Chegando ao local designado, o xamã oferece ao candidato um cachimbo preparado com o pólen das flores locais, e com isso, traça o futuro do garoto.

Loki na primeira vez que experimentou o cachimbo achou que estava conversando com um chapéu velho da estante na casa do ancião, seria cômico se não fosse trágico, de fato o xamã não tinha muito tempo para brincadeiras: seu destino era a botina.




O trabalho religioso era bem tranquilo (para não dizer entediante), Loki usava vestimentas muito pesadas, mas seus dias eram resumidos em: borrifar, borrifar pólen de flor nas entranhas da caverna local, 'acalma Deus' dizia o xamã, 'o pólen é um tributo ao grande salvador', parece que toda vez que deixavam de borrifar o tal polén alguma coisa de ruim acontecia, e realmente acontecia.

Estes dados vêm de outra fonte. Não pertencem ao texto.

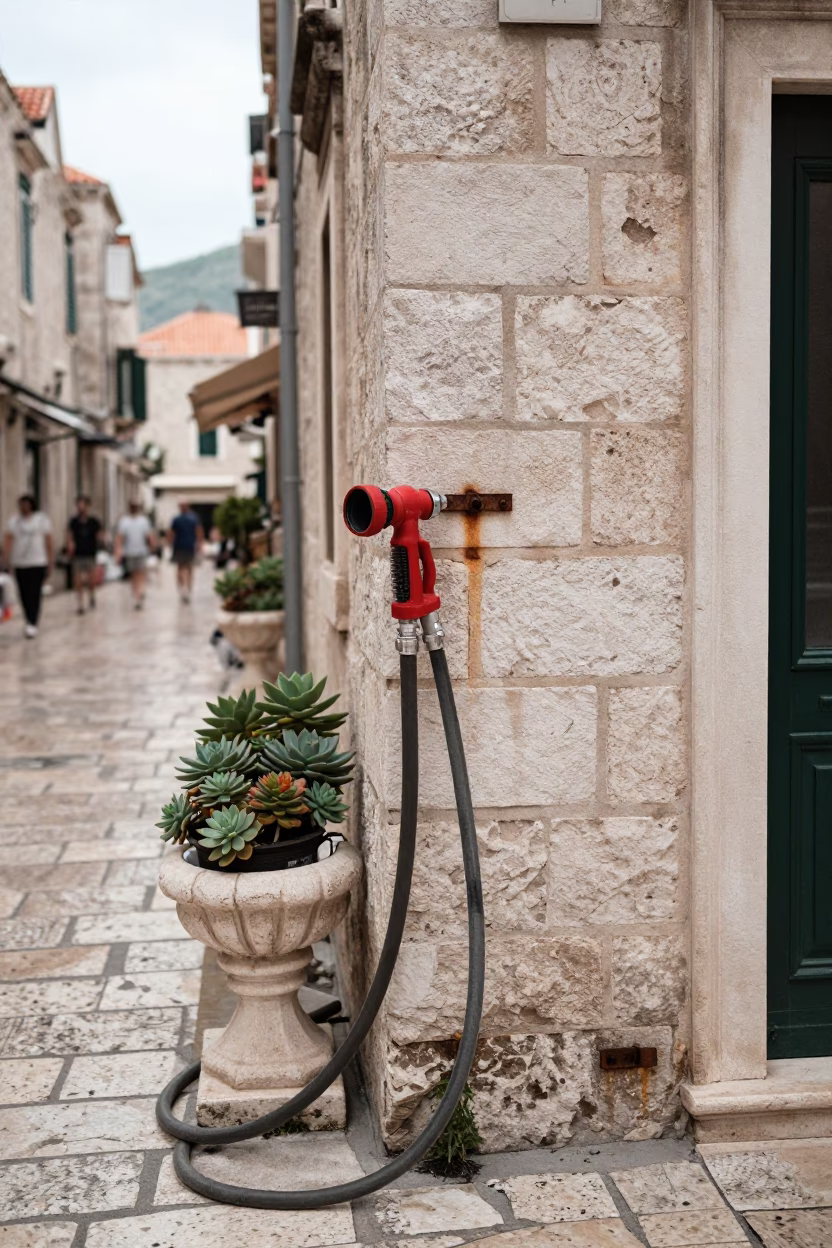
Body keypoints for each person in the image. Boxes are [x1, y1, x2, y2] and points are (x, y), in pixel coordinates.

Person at [3, 495, 53, 638]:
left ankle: (33, 621)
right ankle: (28, 619)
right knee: (23, 592)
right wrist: (6, 560)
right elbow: (8, 540)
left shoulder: (41, 520)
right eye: (21, 504)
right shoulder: (14, 522)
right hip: (20, 563)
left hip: (38, 561)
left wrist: (50, 561)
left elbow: (48, 540)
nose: (24, 507)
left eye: (26, 504)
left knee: (35, 592)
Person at [114, 500, 154, 609]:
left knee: (140, 573)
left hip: (141, 551)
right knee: (133, 575)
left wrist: (152, 547)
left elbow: (149, 536)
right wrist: (118, 553)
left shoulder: (143, 521)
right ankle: (136, 595)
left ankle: (140, 593)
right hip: (130, 552)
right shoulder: (124, 522)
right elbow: (120, 538)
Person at [66, 495, 102, 614]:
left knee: (91, 581)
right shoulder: (73, 522)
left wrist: (101, 542)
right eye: (79, 505)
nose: (81, 507)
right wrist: (70, 546)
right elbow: (69, 535)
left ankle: (91, 595)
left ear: (87, 506)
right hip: (78, 555)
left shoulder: (94, 522)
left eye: (83, 505)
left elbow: (100, 535)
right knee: (78, 580)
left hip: (90, 554)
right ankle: (80, 604)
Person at [168, 501, 203, 604]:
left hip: (186, 546)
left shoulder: (189, 519)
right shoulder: (180, 519)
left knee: (185, 568)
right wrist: (199, 544)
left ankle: (185, 587)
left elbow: (198, 532)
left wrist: (199, 544)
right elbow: (171, 533)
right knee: (185, 568)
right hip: (182, 546)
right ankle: (185, 587)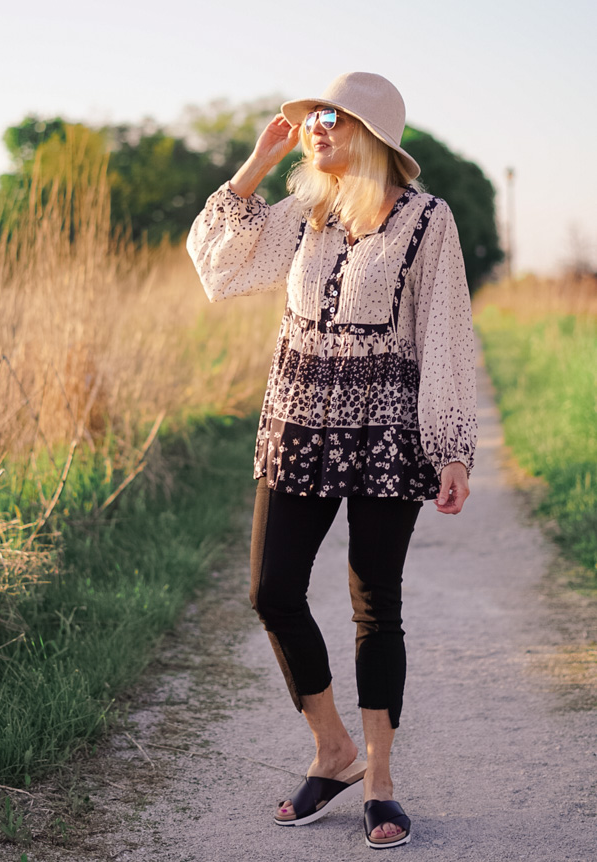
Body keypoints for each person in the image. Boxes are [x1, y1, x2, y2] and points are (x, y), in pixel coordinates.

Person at [187, 71, 476, 850]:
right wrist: (254, 163)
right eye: (313, 116)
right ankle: (333, 750)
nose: (316, 128)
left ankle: (379, 780)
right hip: (300, 418)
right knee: (271, 589)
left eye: (333, 119)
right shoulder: (306, 211)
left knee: (375, 601)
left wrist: (450, 447)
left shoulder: (427, 219)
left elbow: (445, 329)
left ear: (373, 134)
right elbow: (219, 269)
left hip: (388, 424)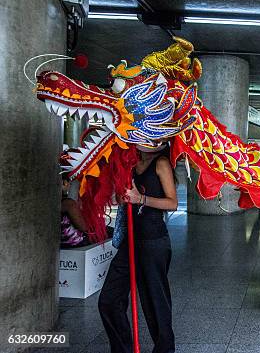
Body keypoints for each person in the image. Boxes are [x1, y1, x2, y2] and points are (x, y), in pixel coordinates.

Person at [98, 143, 178, 353]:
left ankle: (165, 350)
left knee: (154, 304)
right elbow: (123, 197)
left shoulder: (161, 163)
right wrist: (121, 197)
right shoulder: (131, 163)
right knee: (109, 299)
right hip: (129, 242)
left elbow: (172, 203)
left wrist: (140, 198)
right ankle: (122, 348)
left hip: (153, 242)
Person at [60, 175, 90, 248]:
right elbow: (83, 227)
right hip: (74, 243)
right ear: (65, 183)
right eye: (70, 183)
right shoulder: (68, 204)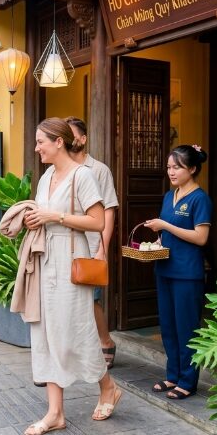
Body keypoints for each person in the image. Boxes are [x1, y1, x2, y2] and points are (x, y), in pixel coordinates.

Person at [20, 118, 120, 435]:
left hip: (71, 258)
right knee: (46, 331)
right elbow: (44, 215)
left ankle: (107, 387)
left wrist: (56, 216)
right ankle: (55, 413)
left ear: (59, 142)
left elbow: (97, 221)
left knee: (77, 330)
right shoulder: (46, 177)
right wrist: (34, 219)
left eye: (41, 142)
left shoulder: (83, 175)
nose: (37, 148)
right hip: (45, 259)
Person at [144, 145, 212, 401]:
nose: (171, 172)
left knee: (187, 328)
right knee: (169, 326)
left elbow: (201, 237)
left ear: (192, 169)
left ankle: (188, 381)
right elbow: (168, 233)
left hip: (187, 273)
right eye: (169, 167)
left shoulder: (200, 199)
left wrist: (165, 225)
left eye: (177, 167)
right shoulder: (168, 196)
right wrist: (159, 240)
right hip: (164, 268)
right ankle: (173, 375)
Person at [65, 117, 119, 369]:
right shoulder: (60, 168)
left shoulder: (99, 169)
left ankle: (105, 341)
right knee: (70, 298)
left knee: (91, 298)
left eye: (72, 135)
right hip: (65, 243)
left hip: (90, 243)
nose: (68, 139)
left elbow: (109, 210)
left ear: (83, 139)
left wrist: (102, 248)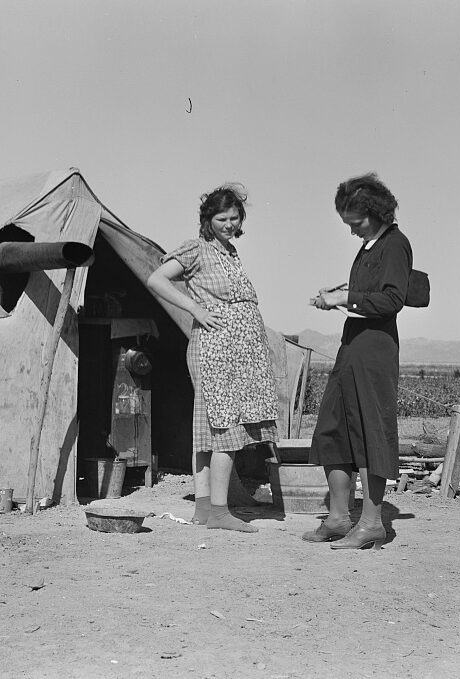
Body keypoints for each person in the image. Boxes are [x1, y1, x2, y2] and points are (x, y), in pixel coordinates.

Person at [147, 184, 278, 532]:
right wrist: (194, 308)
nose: (229, 224)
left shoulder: (230, 253)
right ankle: (220, 511)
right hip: (215, 350)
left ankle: (204, 508)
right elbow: (156, 279)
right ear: (208, 218)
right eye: (222, 218)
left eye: (235, 218)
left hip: (238, 355)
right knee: (225, 429)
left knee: (207, 431)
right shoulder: (197, 249)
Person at [304, 173, 412, 549]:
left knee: (370, 431)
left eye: (356, 223)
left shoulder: (395, 245)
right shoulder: (369, 246)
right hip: (352, 345)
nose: (351, 231)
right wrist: (340, 294)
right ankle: (337, 517)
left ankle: (371, 523)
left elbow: (392, 299)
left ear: (376, 211)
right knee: (333, 427)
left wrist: (343, 300)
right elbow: (367, 293)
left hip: (375, 350)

Mas o que o xamã, e muito menos Loki poderiam entender, é que o seu pequeno mundinho na verdade era apenas um membro destroçado da Grande Serpente, eram uma realidade fadada ao desaparecimento, e a tal flor era simplesmente um fármaco que retardava o inevitável: a morte celular do membro da serpente e consequente destruição de todo o seu universo.